Des objets en peau humaine
La peau humaine exposée au Muséum des Sciences Naturelles de Nantes
Des objets en peau humaine existent dans des collections privées ; mais l’on peut voir au Muséum des Sciences Naturelles de Nantes, une peau humaine tannée [photo d'illustration ci-dessus]. Ce n’est pas celle d’un Vendéen, c’est celle d’un Bleu, tué à la défense de Nantes, en juin 1793, qui avait légué sa peau pour en faire un tambour soi-disant ! Selon sa volonté elle fut préparée dans une tannerie des bords de la Sèvre nantaise ; malheureusement son épaisseur insuffisante ne convint pas à un tel usage…
Un exemplaire de la Constitution du 24 juin 1793 reliée en peau humaine Louis Combe a fait connaître le texte du placard, copié sur l’original même, dans ses Épisodes et curiosités révolutionnaires et l’a fait suivre de sa Réponse à l’affiche de Billaud-Varenne, Vadier, Collot et Barère dans laquelle il dit ceci :
Plusieurs journaux avaient parlé avant nous des prétendues tanneries. Le fait nous parut si hasardé que nous le reléguâmes dans les on-dit, et nous nous contentâmes, dans un mémoire suivant, de rapporter littéralement les détails que donnait à ce sujet une feuille accréditée. Billaud-Varenne, Vadier, Collot et Barère ont cru bon et utile de signer une grande affiche bleue contre nous seuls. À la première explication que nous venons de donner, nous ajouterons que le fait de la tannerie humaine a certainement existé, puisqu’un de nos abonnés nous envoie, comme un digne monument des decemvirs, une Constitution de 1793, imprimée à Dijon chez Causse, sur un papier vélin et reliée en peau humaine qui imite le veau fauve. Nous offrons de la montrer à tous ceux qui seraient curieux de la voir…

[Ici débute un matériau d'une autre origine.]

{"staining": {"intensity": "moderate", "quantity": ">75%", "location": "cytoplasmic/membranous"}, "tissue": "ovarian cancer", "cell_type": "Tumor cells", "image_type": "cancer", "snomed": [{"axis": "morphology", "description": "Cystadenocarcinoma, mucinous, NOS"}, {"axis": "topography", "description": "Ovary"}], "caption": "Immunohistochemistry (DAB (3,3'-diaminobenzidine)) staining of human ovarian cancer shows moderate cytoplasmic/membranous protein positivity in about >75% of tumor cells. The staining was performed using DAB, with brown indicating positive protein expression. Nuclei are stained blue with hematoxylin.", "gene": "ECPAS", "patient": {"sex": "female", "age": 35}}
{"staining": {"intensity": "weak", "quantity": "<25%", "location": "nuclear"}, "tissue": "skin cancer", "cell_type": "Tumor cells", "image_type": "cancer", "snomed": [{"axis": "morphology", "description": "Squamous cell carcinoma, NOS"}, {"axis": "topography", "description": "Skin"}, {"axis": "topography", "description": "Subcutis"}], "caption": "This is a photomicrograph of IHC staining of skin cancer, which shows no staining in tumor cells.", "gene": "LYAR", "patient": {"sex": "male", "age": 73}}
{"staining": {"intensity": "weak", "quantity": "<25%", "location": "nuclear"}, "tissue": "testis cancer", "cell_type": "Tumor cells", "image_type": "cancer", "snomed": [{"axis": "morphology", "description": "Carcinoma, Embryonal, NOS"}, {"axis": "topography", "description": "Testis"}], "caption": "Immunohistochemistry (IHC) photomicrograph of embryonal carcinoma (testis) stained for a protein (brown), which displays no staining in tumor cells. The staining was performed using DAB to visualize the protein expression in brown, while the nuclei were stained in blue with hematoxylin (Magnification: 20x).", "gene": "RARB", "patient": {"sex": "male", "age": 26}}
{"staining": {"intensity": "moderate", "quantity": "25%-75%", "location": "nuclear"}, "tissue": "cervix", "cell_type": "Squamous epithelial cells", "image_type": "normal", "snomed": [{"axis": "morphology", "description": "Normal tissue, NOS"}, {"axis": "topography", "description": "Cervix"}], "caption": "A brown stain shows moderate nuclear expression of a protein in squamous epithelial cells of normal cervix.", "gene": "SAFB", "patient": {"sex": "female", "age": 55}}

Cet exemplaire de la Constitution a une histoire. Il devint plus tard la propriété d’un historien de la Révolution, Villeneuve, qui y joignit un exemplaire de l’affiche et une note destinée à l’authentifier. Muni de telles références, le livre fut mis en vente et acquis en 1849 par un libraire parisien. On en perd ensuite la trace jusqu’en 1864 où, le 13 février de cette année, il était vendu par les soins de M. France, le père d’Anatole, le maître styliste et délicieux conteur, pour la coquette somme de 231 F or. Cet exemplaire, après avoir eu plusieurs possesseurs, dont le marquis de Turgot, fut acheté en 1889 par le musée Carnavalet. C’est un in-12, joliment relié avec filets sur les plats et doré sur tranches.
Conclusion
Plusieurs mémorialistes et écrivains, se posant en historiens, rapportent encore l’existence de ces tanneries de peau humaine : Georges Duval dans ses Souvenirs de la Terreur, Granier de Cassagnac dans son Histoire des Girondins et des massacres de septembre, ou encore l’Histoire impartiale des Révolutions de Prud’homme, Les brigands démasqués de Danican, etc.
L’intermédiaire des chercheurs et curieux du 30 mars 1936 révélait qu’il s’était tout de même trouvé un tribunal pour condamner l’officier de santé Morel et le bourreau, coupables d’avoir détourné la peau de l’abbé Thomas, de Guebwiller, guillotiné à Colmar.
Il reste que l’utilisation de sous-produits des massacres constitue une forme achevée du sadisme terroriste.